Exercise: Transcribe, word for word and with nothing extra, the line containing "veteriner hekim olarak" and each line that comes after it in the entries.

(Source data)
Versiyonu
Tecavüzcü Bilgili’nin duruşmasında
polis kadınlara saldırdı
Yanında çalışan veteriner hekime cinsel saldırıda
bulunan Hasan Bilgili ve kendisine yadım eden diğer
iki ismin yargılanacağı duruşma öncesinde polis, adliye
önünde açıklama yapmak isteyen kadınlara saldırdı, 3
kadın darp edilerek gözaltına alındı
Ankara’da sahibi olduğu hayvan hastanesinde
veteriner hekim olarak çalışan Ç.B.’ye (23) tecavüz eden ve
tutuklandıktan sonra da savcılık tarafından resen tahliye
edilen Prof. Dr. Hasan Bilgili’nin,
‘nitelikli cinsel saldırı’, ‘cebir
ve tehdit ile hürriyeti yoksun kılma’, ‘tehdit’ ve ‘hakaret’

Answer for the task:
veteriner hekim olarak çalışan Ç.B.’ye (23) tecavüz eden ve
tutuklandıktan sonra da savcılık tarafından resen tahliye
edilen Prof. Dr. Hasan Bilgili’nin,
‘nitelikli cinsel saldırı’, ‘cebir
ve tehdit ile hürriyeti yoksun kılma’, ‘tehdit’ ve ‘hakaret’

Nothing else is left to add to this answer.